_ZITIERTER TEXTAUSZUG_
========

Lyon, Kairo und Sousse, Nigeria, Kuwait und Somalia, der Irak und die Sinai-Halbinsel - die Liste der Terrorziele der vergangenen Wochen ist lang. Dabei hatten sich Terrorgruppen wie Boko Haram in Nigeria in den Vorjahren während des muslimischen Fastenmonats eher zurückgehalten. Doch in diesem Frühjahr rief die Terrormiliz "Islamischer Staat" (IS) dazu auf, aus dem Ramadan "einen Monat der Katastrophen, Niederlagen und Schande für Ungläubige" zu machen. Die extremistische Saat ist offenbar aufgegangen. Israels Präsident Reuven Rivlin beklagte, der Fastenmonat habe sich in einen "Ramadan des Terrors" verwandelt. Und Ende Juni - nach dem Massaker am tunesischen Touristenstrand, einem Angriff auf eine Moschee in Kuwait und einer Enthauptung in Frankreich - schrieben zahlreiche westliche Medien von einem "schwarzen Freitag".
Der Terror ist überall und immer präsent - diese Botschaft ist angekommen. Aus Sicht der Terrorismus-Expertin Margret Johannsen zielt der IS mit der Inszenierung des Terrors im Ramadan genau darauf ab. "In der IS-Führungsriege sitzen schließlich Medienfachleute", erklärt die Forscherin vom Hamburger Institut für Friedensforschung und Sicherheitspolitik (IFSH). Die Propagandamaschine der Terrormiliz beschäftigt die Politik auch auf anderer Ebene. Insgesamt 700 junge Menschen sollen nach neuesten Zahlen des Bundesverfassungsschutzes aus Deutschland Richtung IS ausgereist sein, darunter rund 100 Frauen. Die Faszination für den Terror scheint also ungebrochen - trotz oder gerade wegen der immer neuen Gräueltaten.

========

_BEREITGESTELLTES MATERIAL_
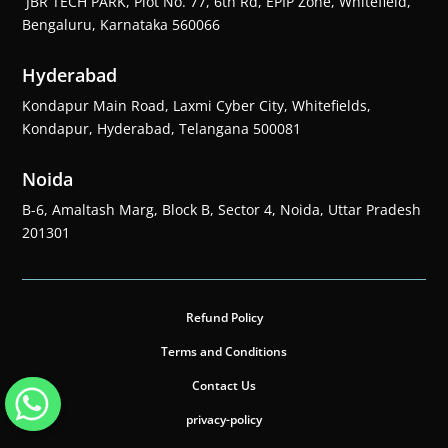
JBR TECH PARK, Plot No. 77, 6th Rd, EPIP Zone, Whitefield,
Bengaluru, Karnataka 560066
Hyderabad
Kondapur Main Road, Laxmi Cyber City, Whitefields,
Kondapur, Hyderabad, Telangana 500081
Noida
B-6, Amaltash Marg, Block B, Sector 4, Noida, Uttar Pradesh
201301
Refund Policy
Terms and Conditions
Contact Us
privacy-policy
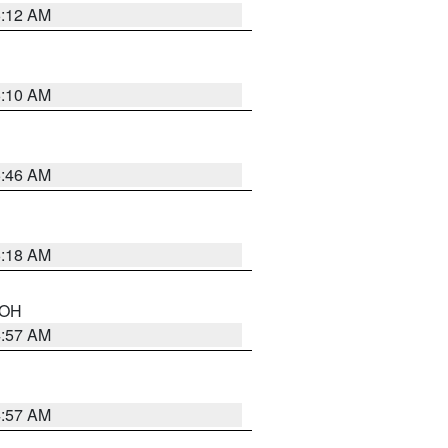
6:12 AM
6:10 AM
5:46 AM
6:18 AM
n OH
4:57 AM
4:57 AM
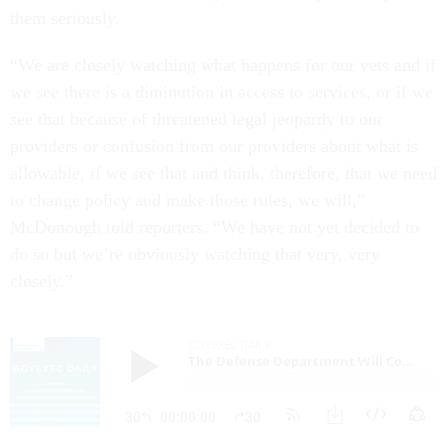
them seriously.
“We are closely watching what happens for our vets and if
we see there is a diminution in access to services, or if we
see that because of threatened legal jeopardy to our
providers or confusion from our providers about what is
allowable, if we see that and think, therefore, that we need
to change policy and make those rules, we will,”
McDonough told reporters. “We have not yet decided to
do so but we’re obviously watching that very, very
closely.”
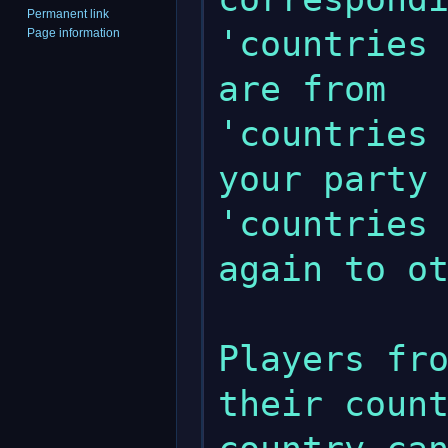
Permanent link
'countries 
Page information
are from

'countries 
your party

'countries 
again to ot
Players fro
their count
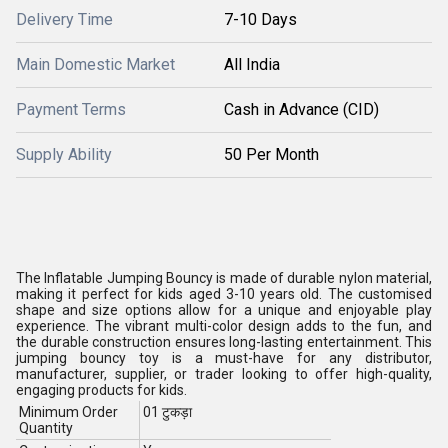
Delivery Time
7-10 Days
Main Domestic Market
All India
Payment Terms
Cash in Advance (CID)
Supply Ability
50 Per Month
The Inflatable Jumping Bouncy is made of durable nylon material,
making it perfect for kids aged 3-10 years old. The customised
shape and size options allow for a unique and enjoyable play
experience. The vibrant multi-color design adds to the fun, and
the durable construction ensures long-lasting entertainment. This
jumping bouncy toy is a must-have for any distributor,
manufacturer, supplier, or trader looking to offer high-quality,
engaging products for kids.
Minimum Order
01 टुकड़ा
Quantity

========

_AUFGABE 1_
An welcher Einrichtung forscht Margret Johannsen laut dem Textauszug über den Terror im Ramadan?
_AUFGABE 2_
Schreiben Sie aus dem Textauszug über den Terror im Ramadan alles von „Der Terror ist“ bis hinunter zu „immer neuen Gräueltaten.“ wortgetreu ab.

_ENDGÜLTIGE ANTWORT 1_
Am Hamburger Institut für Friedensforschung und Sicherheitspolitik (IFSH).

_ENDGÜLTIGE ANTWORT 2_
Der Terror ist überall und immer präsent - diese Botschaft ist angekommen. Aus Sicht der Terrorismus-Expertin Margret Johannsen zielt der IS mit der Inszenierung des Terrors im Ramadan genau darauf ab. "In der IS-Führungsriege sitzen schließlich Medienfachleute", erklärt die Forscherin vom Hamburger Institut für Friedensforschung und Sicherheitspolitik (IFSH). Die Propagandamaschine der Terrormiliz beschäftigt die Politik auch auf anderer Ebene. Insgesamt 700 junge Menschen sollen nach neuesten Zahlen des Bundesverfassungsschutzes aus Deutschland Richtung IS ausgereist sein, darunter rund 100 Frauen. Die Faszination für den Terror scheint also ungebrochen - trotz oder gerade wegen der immer neuen Gräueltaten.